COMMENTARY: This German Philosopher `Kant’ Be Forgotten

c. 2004 Religion News Service (Rabbi Rudin, the American Jewish Committee’s senior interreligious adviser, is Distinguished Visiting Professor at Saint Leo University.) (UNDATED) At a recent service in our synagogue, Rabbi Darren Levine spoke about the German philosopher Immanuel Kant (1724-1804) and his impact on Jewish religious thought. The sermon set me thinking about a […]

c. 2004 Religion News Service

(Rabbi Rudin, the American Jewish Committee’s senior interreligious adviser, is Distinguished Visiting Professor at Saint Leo University.)

(UNDATED) At a recent service in our synagogue, Rabbi Darren Levine spoke about the German philosopher Immanuel Kant (1724-1804) and his impact on Jewish religious thought.


The sermon set me thinking about a “Kantian moment” I experienced as a rabbinical student when I first entered the office of Samuel Atlas, who taught both Talmud and philosophy at Hebrew Union College-Jewish Institute of Religion in New York City. He was a brilliant product of the pre-World War II Jewish academies in Europe that were destroyed in the Holocaust.

Although three pictures were on Atlas’ wall, I was able to identity only two: Moses Maimonides and Atlas himself. I assumed the unknown third person, wearing clothes of the American Colonial period, was also a philosopher and I correctly guessed the trio represented Atlas’ philosophic Hall of Fame.

“Rudin,” Atlas called out. He never used first names. “Did you ever take a philosophy course in college?”

“Yes, sir. Several,” I mumbled. He replied, “Ah, then, you know that is a picture of the greatest philosopher of the modern age.” I was clearly on the spot, and I feared a wrong answer spelled disaster for me in Atlas’ class.

But with the professorial hint, I knew who it was. “Kant,” I confidently said. Atlas seemed pleased.

Whether Kant merited Atlas’ high praise, I leave to professional philosophers. But one thing is sure: Kant, two centuries after his death, continues to have an extraordinary influence on Western thought, behavior and religion.

Kant was a university professor in Konigsberg in East Prussia (now Kaliningrad, Russia) who stressed the concepts of personal autonomy and morality based on pure reason. It is Kantian teaching whenever people say, “You choose to do whatever you want to do, and I’ll do what I want to do.”


Whenever people stress reason and rationality as sources for religious beliefs, I hear the classic arguments of Kant. Revelation was an inadequate source of religious knowledge; only pure reason counted. He believed reason provided humans with a universal moral set of ethics valid everywhere and among all groups of people.

Kant was a foe of religions and political systems that oppressed individuals. But because Kant lived in the politically and religiously oppressive Prussian state, Kaiser Fredrick William II in 1792 removed the philosopher from his teaching position. When the kaiser died five years later, the 73-year-old Kant resumed his university lectures.
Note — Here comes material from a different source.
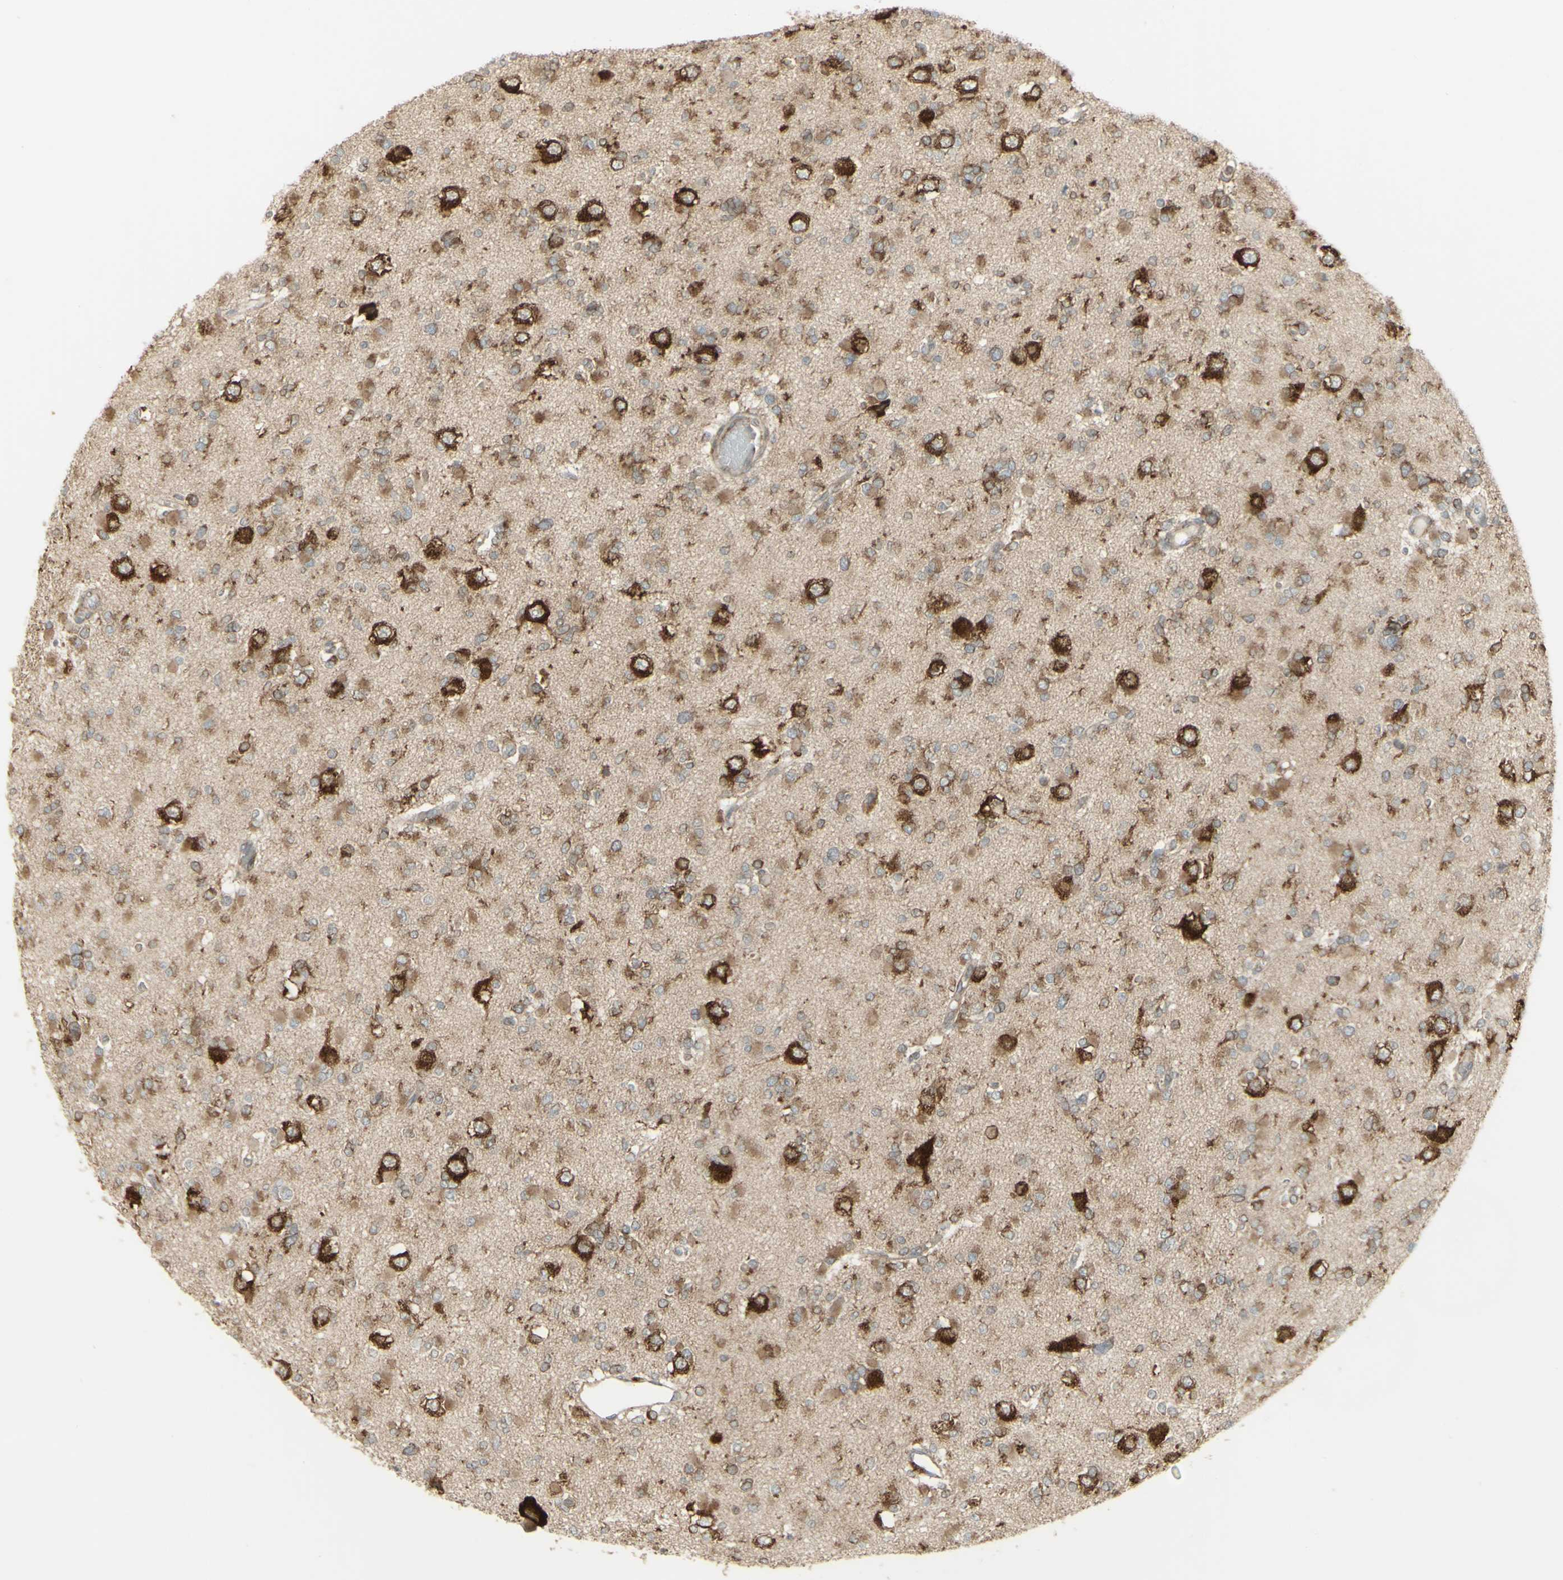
{"staining": {"intensity": "moderate", "quantity": ">75%", "location": "cytoplasmic/membranous"}, "tissue": "glioma", "cell_type": "Tumor cells", "image_type": "cancer", "snomed": [{"axis": "morphology", "description": "Glioma, malignant, Low grade"}, {"axis": "topography", "description": "Brain"}], "caption": "Immunohistochemistry of glioma exhibits medium levels of moderate cytoplasmic/membranous staining in approximately >75% of tumor cells.", "gene": "FKBP3", "patient": {"sex": "female", "age": 22}}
Kant asserted reason is the ultimate authority for morality. No action should be carried out simply because it is custom or traditional belief. He believed reason would always triumph over emotions, or social and political beliefs. For Kant it was “Reason above all things!”

It’s no surprise that Kantian philosophy had great influence on reform movements in Judaism and Christianity that stressed individualism and reason.

Kant is most famous for what he called the categorical imperative: “Act as if the principle by which you act were about to be turned into a universal law of nature.”

But that Kantian belief collapses in the real world that is driven by emotions, tribal and clan loyalties, religious extremism and laws not based on reason … all the things Kant detested.


Kant’s categorical imperative permitted disembodied ethical decisions totally divorced from reality. He taught that actions are performed not for good or pleasure, but for duty. And “duty is the necessity to act out of reverence for the law.” If a ruthless government or an evil leader issues orders that appear legal, rational and reasonable, a person must carry them out. It is a categorical imperative.

For Germany, for Jews and for the world, that line of Kantian thought led straight to the Auschwitz death camp, mass murders and the Holocaust.

Adolf Eichmann claimed he performed lawful duties to exterminate the Jews of Europe during World War II. Indeed, at his trial in the early 1960s, the Nazi leader told the Israeli court he carried out his task because killing Jews was a rational policy designed to rid Germany of “inferior” people; it was lawful and based on reason.

Incredibly, in his defense Eichmann cited _ you guessed it _ Kant’s “categorical imperative.” The Nazi first compared himself to Pontius Pilate; like the Roman governor of ancient Israel, Eichmann carried out lawful orders, although he claimed he did not morally approve of them. Eichmann quoted Kant’s assertion “that a law is a law, there can be no exceptions.”

But even Kant could not save Eichmann. He was hanged for war crimes _ Israel’s only act of capital punishment in its history.